Continuing the trend for the past few years, healthcare is in an exciting period of innovation and change, which is pushing marketers, communicators and strategists to respond in kind. Yet, change is rarely easy, resources for most organizations are constricted and the pressure to show immediate results grows stronger every day.
Add in that during the past two weeks alone we’ve seen major disruption happening in the healthcare space with confirmed and potential “mega mergers” between CVS/Aetna, CHI and Dignity Health, and Providence St. Joseph Health and Ascension Health. On the latter two developments, Forbes did some excellent reporting on what this might mean for healthcare overall.
Adjusting to healthcare's new normal
Given all of the churn in healthcare right now, I look ahead to 2018 wondering whether my fellow professionals are optimistic or pessimistic about the future. One way to answer that question is to consider whether you expect additional support and investment from your organization next year, and during the next 2-5 years.
Given the current economic climate, encouraging additional investment in healthcare marketing won’t be easy. That's especially true when you consider that every dollar we would like our organizations to spend is competing against critical funding for patient care, charitable giving, employee engagement and other priorities.

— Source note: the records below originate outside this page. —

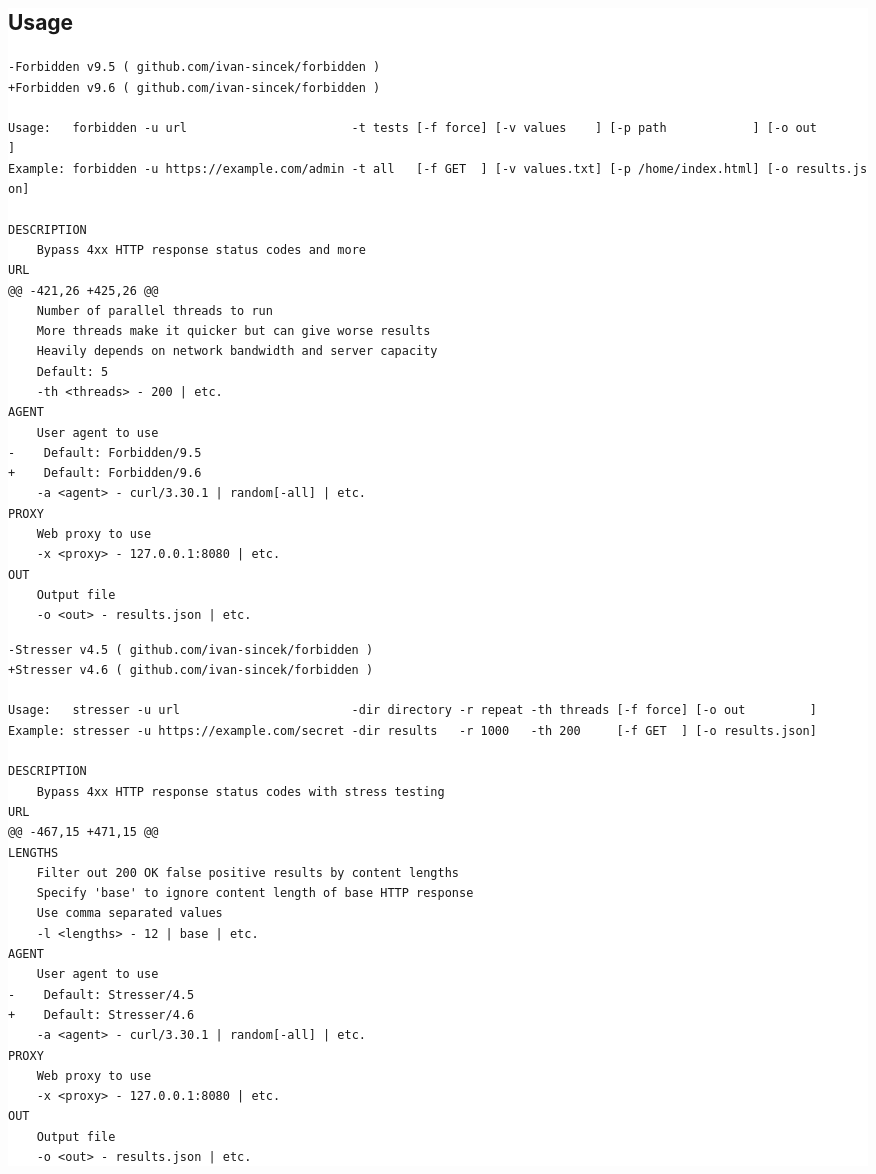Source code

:  ## Usage
 
 ```fundamental
-Forbidden v9.5 ( github.com/ivan-sincek/forbidden )
+Forbidden v9.6 ( github.com/ivan-sincek/forbidden )
 
 Usage:   forbidden -u url                       -t tests [-f force] [-v values    ] [-p path            ] [-o out         ]
 Example: forbidden -u https://example.com/admin -t all   [-f GET  ] [-v values.txt] [-p /home/index.html] [-o results.json]
 
 DESCRIPTION
     Bypass 4xx HTTP response status codes and more
 URL
@@ -421,26 +425,26 @@
     Number of parallel threads to run
     More threads make it quicker but can give worse results
     Heavily depends on network bandwidth and server capacity
     Default: 5
     -th <threads> - 200 | etc.
 AGENT
     User agent to use
-    Default: Forbidden/9.5
+    Default: Forbidden/9.6
     -a <agent> - curl/3.30.1 | random[-all] | etc.
 PROXY
     Web proxy to use
     -x <proxy> - 127.0.0.1:8080 | etc.
 OUT
     Output file
     -o <out> - results.json | etc.
 ```
 
 ```fundamental
-Stresser v4.5 ( github.com/ivan-sincek/forbidden )
+Stresser v4.6 ( github.com/ivan-sincek/forbidden )
 
 Usage:   stresser -u url                        -dir directory -r repeat -th threads [-f force] [-o out         ]
 Example: stresser -u https://example.com/secret -dir results   -r 1000   -th 200     [-f GET  ] [-o results.json]
 
 DESCRIPTION
     Bypass 4xx HTTP response status codes with stress testing
 URL
@@ -467,15 +471,15 @@
 LENGTHS
     Filter out 200 OK false positive results by content lengths
     Specify 'base' to ignore content length of base HTTP response
     Use comma separated values
     -l <lengths> - 12 | base | etc.
 AGENT
     User agent to use
-    Default: Stresser/4.5
+    Default: Stresser/4.6
     -a <agent> - curl/3.30.1 | random[-all] | etc.
 PROXY
     Web proxy to use
     -x <proxy> - 127.0.0.1:8080 | etc.
 OUT
     Output file
     -o <out> - results.json | etc.
```
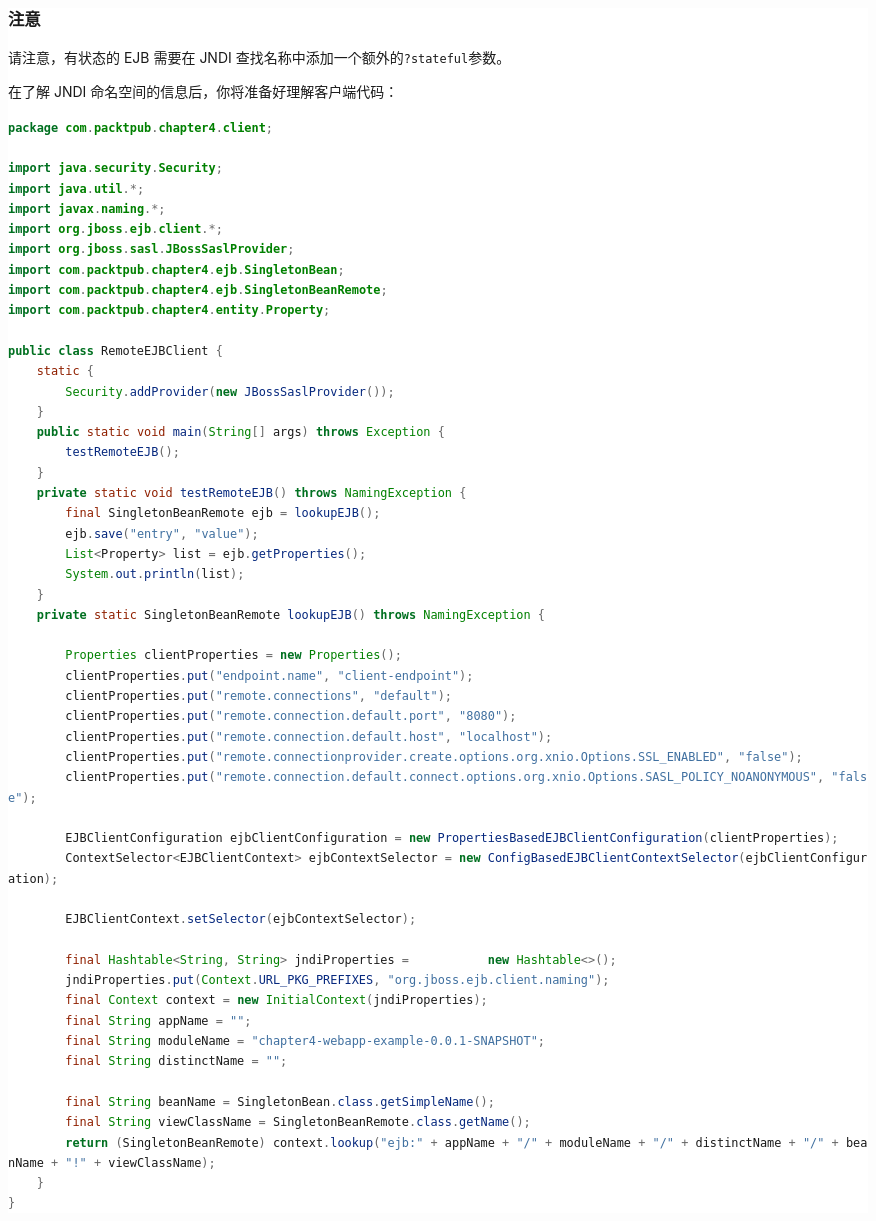 ### 注意

请注意，有状态的 EJB 需要在 JNDI 查找名称中添加一个额外的`?stateful`参数。

在了解 JNDI 命名空间的信息后，你将准备好理解客户端代码：

```java
package com.packtpub.chapter4.client;

import java.security.Security;
import java.util.*;
import javax.naming.*;
import org.jboss.ejb.client.*;
import org.jboss.sasl.JBossSaslProvider;
import com.packtpub.chapter4.ejb.SingletonBean;
import com.packtpub.chapter4.ejb.SingletonBeanRemote;
import com.packtpub.chapter4.entity.Property;

public class RemoteEJBClient { 
    static { 
        Security.addProvider(new JBossSaslProvider());
    }
    public static void main(String[] args) throws Exception { 
        testRemoteEJB();
    }
    private static void testRemoteEJB() throws NamingException { 
        final SingletonBeanRemote ejb = lookupEJB();
        ejb.save("entry", "value");
        List<Property> list = ejb.getProperties();
        System.out.println(list);
    }
    private static SingletonBeanRemote lookupEJB() throws NamingException { 

        Properties clientProperties = new Properties();
        clientProperties.put("endpoint.name", "client-endpoint");
        clientProperties.put("remote.connections", "default");
        clientProperties.put("remote.connection.default.port", "8080");
        clientProperties.put("remote.connection.default.host", "localhost");
        clientProperties.put("remote.connectionprovider.create.options.org.xnio.Options.SSL_ENABLED", "false");
        clientProperties.put("remote.connection.default.connect.options.org.xnio.Options.SASL_POLICY_NOANONYMOUS", "false");

        EJBClientConfiguration ejbClientConfiguration = new PropertiesBasedEJBClientConfiguration(clientProperties);
        ContextSelector<EJBClientContext> ejbContextSelector = new ConfigBasedEJBClientContextSelector(ejbClientConfiguration);

        EJBClientContext.setSelector(ejbContextSelector);

        final Hashtable<String, String> jndiProperties =           new Hashtable<>();
        jndiProperties.put(Context.URL_PKG_PREFIXES, "org.jboss.ejb.client.naming");
        final Context context = new InitialContext(jndiProperties);
        final String appName = "";
        final String moduleName = "chapter4-webapp-example-0.0.1-SNAPSHOT";
        final String distinctName = "";

        final String beanName = SingletonBean.class.getSimpleName();
        final String viewClassName = SingletonBeanRemote.class.getName();
        return (SingletonBeanRemote) context.lookup("ejb:" + appName + "/" + moduleName + "/" + distinctName + "/" + beanName + "!" + viewClassName);
    }
}
```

I wrote a similar message to this in 2016 and I feel like my sentiments and strategies are the same now as they were then. My overall approach will be one that is firmly grounded in reality. This quote from William Ward is a favorite of mine and best sums up my philosophy:
"The pessimist complains about the wind; the optimist expects it to change; the realist adjusts the sails."
Focus on the fundamentals
For healthcare marketers, adjusting the sails means staying - or getting back to being -focused on the fundamentals. You can do that by:
Explaining where, when and how marketing can have the most impact
Moving to measurable ROI for the majority of your work
Becoming more proactive than reactive
Working with partners to make sure business goals are clear
Accepting that we won’t get all of the resources needed, but making the most of what we are given now to encourage investment in the future
Stopping or redirecting work that has minimal value
Embracing reality doesn’t mean you stop dreaming, innovating or building a case for what you truly need. However, being realistic will help ensure you get moving without delay next year and extract the maximum value out of the resources you have been given to work with.
That sounds like a pretty good year to me, but how do you feel?